Threat intelligence in health care


Credit card theft? Old news...How about medical identity theft?

No, I'm not downplaying the severity of credit card theft. But medical records can be much more valuable – approximately 10 times more valuable, according to one notable survey – and the implications for victims severe. Stolen medical IDs can be used to file false claims for reimbursement, to obtain treatment, or to obtain narcotics such as prescription painkillers. 

Electronic medical records have created incredible new opportunities for patient care, but have made medical data far more accessible to hackers. The challenge in protecting medical data has been compounded by the increasing number of entities handling electronic medical information – health care providers, medical device manufacturers, insurance companies, medical payment processors, cloud service providers, and more.

The implications for victims of medical identity can be severe. In one instance, a mother of four was arrested and faced a child custody action after her stolen medical information was used by a woman who gave birth to a child who tested positive for illegal narcotics.  More typically, victims of medical record thefts face loss of insurance coverage, medical collections and high costs associated with remediation. 

In addition, and perhaps more frightening, medical identity theft has created a new risk to patients when a stolen record is used for treatment, because the treatment history of a thief can end up as a part of the original record-holder's history, with life threatening consequences. A discrepancy as simple as an incorrect blood type can be deadly. 

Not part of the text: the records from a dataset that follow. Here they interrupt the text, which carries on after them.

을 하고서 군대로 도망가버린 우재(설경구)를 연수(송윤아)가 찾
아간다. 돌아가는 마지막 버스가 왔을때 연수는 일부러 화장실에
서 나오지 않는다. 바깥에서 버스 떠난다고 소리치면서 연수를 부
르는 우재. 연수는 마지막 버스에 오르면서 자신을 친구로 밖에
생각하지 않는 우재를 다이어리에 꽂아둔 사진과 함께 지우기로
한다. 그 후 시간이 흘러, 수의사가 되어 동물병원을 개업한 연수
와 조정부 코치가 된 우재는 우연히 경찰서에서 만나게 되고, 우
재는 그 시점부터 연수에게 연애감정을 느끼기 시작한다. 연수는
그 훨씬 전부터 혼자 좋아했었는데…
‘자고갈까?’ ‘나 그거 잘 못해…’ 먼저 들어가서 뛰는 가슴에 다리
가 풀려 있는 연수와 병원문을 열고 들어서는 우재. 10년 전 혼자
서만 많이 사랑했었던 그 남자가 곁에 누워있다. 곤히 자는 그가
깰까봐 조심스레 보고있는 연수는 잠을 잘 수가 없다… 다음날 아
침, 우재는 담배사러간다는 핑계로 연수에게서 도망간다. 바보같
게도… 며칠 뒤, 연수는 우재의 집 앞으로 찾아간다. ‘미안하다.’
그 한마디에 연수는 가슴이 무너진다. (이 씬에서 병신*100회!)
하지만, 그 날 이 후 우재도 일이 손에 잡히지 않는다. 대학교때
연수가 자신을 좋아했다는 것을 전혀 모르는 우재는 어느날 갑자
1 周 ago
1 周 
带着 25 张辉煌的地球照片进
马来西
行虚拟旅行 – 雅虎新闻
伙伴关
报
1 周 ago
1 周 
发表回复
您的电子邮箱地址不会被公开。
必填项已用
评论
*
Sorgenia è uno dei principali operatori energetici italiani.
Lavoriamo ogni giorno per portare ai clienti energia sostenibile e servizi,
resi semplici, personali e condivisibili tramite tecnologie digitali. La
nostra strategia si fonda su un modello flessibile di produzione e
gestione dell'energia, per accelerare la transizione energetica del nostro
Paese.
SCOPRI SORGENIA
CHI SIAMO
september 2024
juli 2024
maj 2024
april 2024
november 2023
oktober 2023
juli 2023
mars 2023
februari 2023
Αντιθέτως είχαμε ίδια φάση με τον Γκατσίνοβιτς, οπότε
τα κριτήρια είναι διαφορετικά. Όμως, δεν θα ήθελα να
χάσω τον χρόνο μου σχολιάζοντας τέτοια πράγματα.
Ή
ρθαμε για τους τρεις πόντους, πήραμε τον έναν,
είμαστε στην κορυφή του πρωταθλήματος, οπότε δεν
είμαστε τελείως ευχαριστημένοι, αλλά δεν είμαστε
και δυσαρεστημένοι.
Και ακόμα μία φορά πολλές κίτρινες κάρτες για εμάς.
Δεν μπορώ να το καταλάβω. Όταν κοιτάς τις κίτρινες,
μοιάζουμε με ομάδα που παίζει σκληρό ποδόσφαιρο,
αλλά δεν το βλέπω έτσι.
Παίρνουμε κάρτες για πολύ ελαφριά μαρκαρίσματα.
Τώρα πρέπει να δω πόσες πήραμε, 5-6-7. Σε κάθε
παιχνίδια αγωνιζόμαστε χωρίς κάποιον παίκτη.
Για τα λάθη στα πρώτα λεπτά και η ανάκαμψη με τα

Given the value of medical records, it's not surprising that medical providers have increasingly become the source of sophisticated cyberattacks. Unfortunately, most health care institutions have limited budgets for data security programs and personnel to battle attackers. The result is asymmetric cyberwarfare at its worst. Losses associated with medical breaches can be extraordinarily high; in addition to response and assistance to victims, stiff fines and severe public backlash are almost certain results.

Fortunately, threat intelligence offers an opportunity to reduce the asymmetry and all entities that hold health data should integrate threat intelligence into their IT security programs. As well, security professionals employed by health care providers, particularly smaller providers that don't have enormous IT budgets, should take several important steps.

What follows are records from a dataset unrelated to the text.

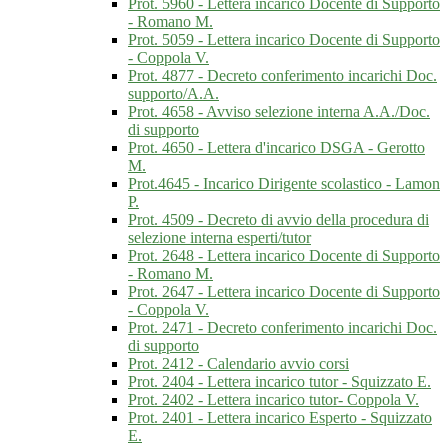
Prot. 5960 - Lettera incarico Docente di Supporto
- Romano M.
Prot. 5059 - Lettera incarico Docente di Supporto
- Coppola V.
Prot. 4877 - Decreto conferimento incarichi Doc.
supporto/A.A.
Prot. 4658 - Avviso selezione interna A.A./Doc.
di supporto
Prot. 4650 - Lettera d'incarico DSGA - Gerotto
M.
Prot.4645 - Incarico Dirigente scolastico - Lamon
P.
Prot. 4509 - Decreto di avvio della procedura di
selezione interna esperti/tutor
Prot. 2648 - Lettera incarico Docente di Supporto
- Romano M.
Prot. 2647 - Lettera incarico Docente di Supporto
- Coppola V.
Prot. 2471 - Decreto conferimento incarichi Doc.
di supporto
Prot. 2412 - Calendario avvio corsi
Prot. 2404 - Lettera incarico tutor - Squizzato E.
Prot. 2402 - Lettera incarico tutor- Coppola V.
Prot. 2401 - Lettera incarico Esperto - Squizzato
E.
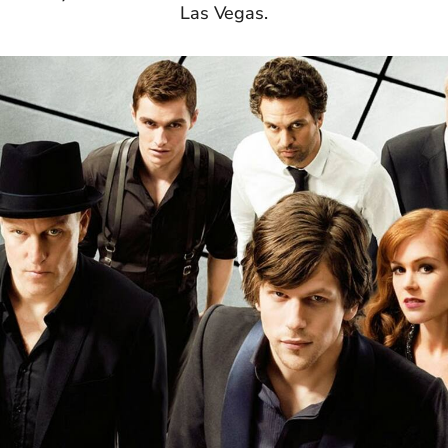
Las Vegas.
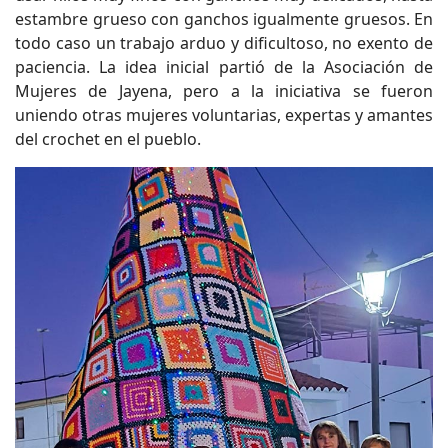
estambre grueso con ganchos igualmente gruesos. En
todo caso un trabajo arduo y dificultoso, no exento de
paciencia. La idea inicial partió de la Asociación de
Mujeres de Jayena, pero a la iniciativa se fueron
uniendo otras mujeres voluntarias, expertas y amantes
del crochet en el pueblo.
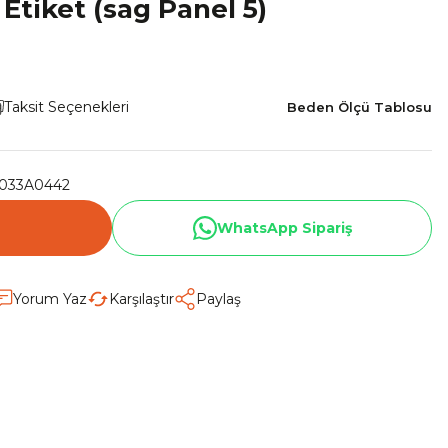
Etiket (sag Panel 5)
Taksit Seçenekleri
Beden Ölçü Tablosu
033A0442
WhatsApp Sipariş
Yorum Yaz
Karşılaştır
Paylaş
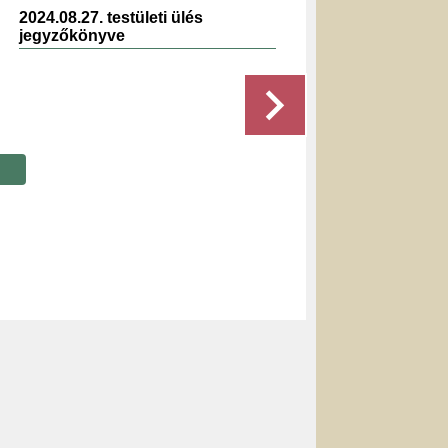
2024.08.27. testületi ülés
2023.1
jegyzőkönyve
jegyz
Részletek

First, research threat intelligence solutions in the marketplace and find service providers that integrate strong threat intelligence into their products. 

Second, find similar organizations that have strong security programs in place, and share threat intelligence and vendor information with your IT counterparts at those organizations.

Third, look to regulators and other authorities for assistance and guidance. While most health care organizations don't think to reach out to regulators, like the Department of Health and Human Services (HHS), there can be great benefits in doing so. In fact, HHS is offering both guidance and grants for improved threat intelligence solutions.

We can expect that the attacks on medical providers will continue to increase. But threat intelligence gives health care security professionals an important weapon to fight back.